## Instructions for the task
Transcribe verbatim the part of the records that opens with the line containing "전자 메일 네임스페이스가" and closes with the final line of the records, both included.

==================================================

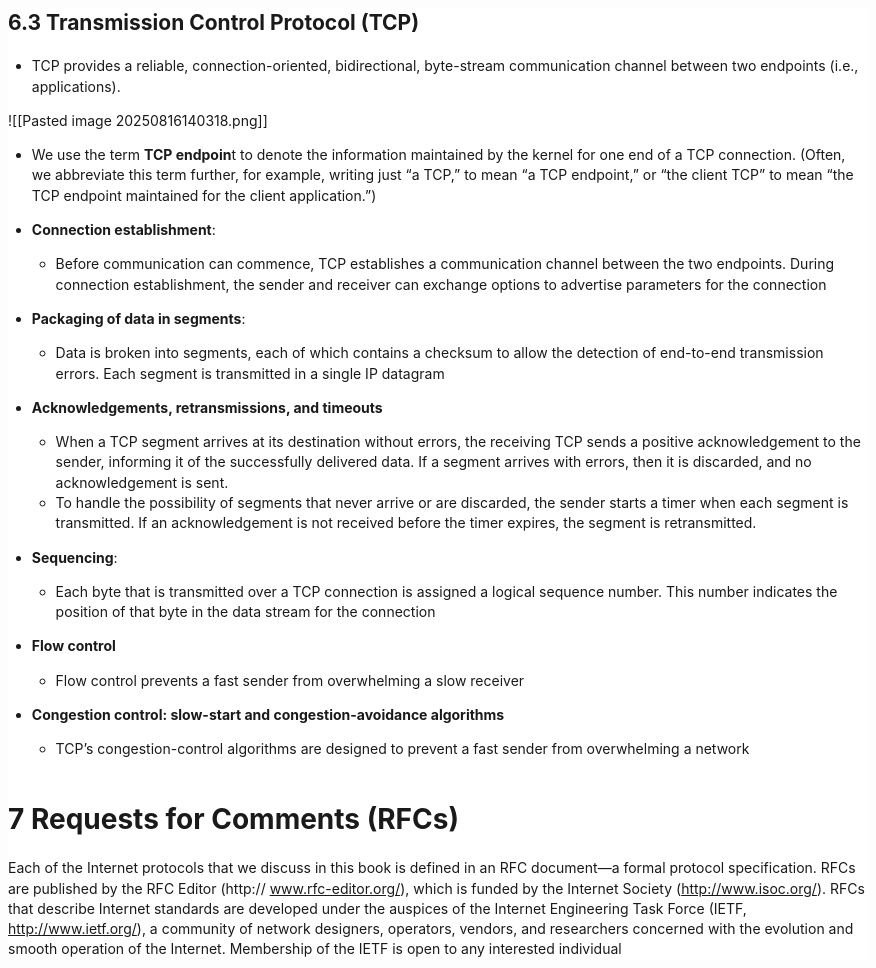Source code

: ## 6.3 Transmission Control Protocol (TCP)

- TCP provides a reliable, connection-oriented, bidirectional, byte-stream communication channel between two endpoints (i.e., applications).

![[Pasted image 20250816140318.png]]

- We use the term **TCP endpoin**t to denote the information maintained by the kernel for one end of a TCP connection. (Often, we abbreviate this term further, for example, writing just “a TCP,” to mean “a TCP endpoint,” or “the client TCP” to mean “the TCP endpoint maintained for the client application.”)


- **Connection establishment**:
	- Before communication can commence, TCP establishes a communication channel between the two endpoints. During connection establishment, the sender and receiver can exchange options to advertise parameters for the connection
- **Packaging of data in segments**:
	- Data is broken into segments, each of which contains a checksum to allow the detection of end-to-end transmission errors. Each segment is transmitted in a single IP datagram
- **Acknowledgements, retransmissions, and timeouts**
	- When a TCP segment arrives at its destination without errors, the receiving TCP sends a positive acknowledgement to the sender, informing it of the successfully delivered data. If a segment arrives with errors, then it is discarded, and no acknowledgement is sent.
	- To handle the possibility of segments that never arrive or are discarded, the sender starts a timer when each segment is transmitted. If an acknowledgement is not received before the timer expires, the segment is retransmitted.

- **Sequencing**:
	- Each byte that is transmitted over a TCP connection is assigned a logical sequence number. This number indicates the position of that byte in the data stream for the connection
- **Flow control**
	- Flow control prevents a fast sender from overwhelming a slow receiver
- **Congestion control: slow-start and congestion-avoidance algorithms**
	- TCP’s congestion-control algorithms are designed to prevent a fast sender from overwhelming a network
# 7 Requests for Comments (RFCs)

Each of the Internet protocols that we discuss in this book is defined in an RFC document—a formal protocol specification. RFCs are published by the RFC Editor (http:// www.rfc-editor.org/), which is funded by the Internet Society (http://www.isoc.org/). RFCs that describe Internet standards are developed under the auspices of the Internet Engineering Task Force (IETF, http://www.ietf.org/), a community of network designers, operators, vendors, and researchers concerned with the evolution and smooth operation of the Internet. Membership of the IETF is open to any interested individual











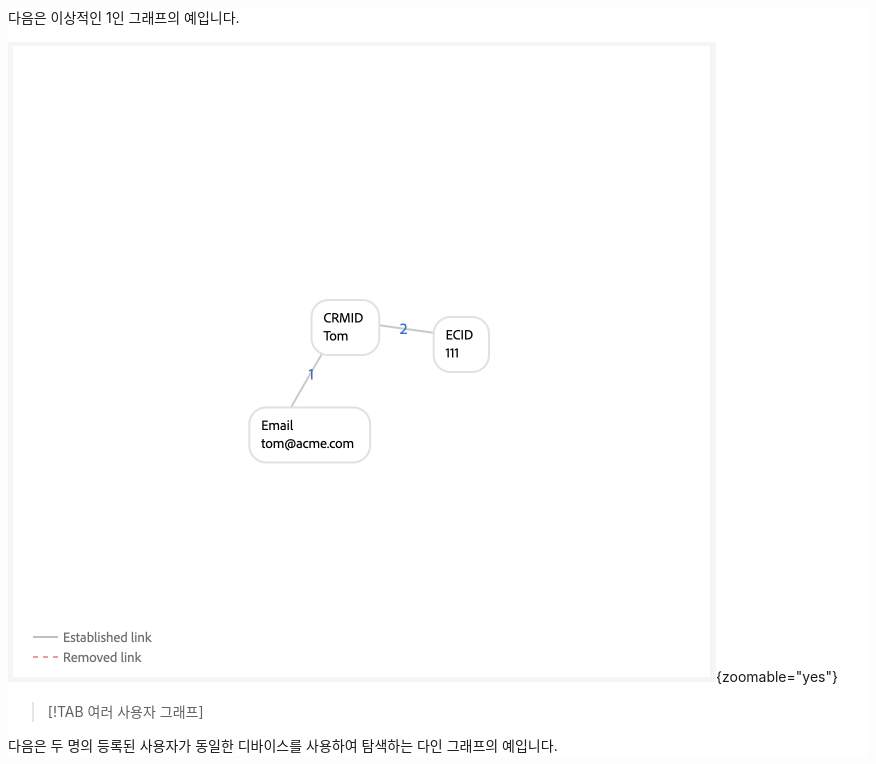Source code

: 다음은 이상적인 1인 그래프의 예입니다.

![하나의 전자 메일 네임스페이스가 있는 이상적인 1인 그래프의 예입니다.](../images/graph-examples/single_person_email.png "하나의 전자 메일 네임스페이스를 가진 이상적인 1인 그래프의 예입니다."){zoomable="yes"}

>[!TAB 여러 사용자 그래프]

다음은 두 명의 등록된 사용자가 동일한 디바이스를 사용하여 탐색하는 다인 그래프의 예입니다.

==================================================

## Result
![하나의 전자 메일 네임스페이스가 있는 이상적인 1인 그래프의 예입니다.](../images/graph-examples/single_person_email.png "하나의 전자 메일 네임스페이스를 가진 이상적인 1인 그래프의 예입니다."){zoomable="yes"}

>[!TAB 여러 사용자 그래프]

다음은 두 명의 등록된 사용자가 동일한 디바이스를 사용하여 탐색하는 다인 그래프의 예입니다.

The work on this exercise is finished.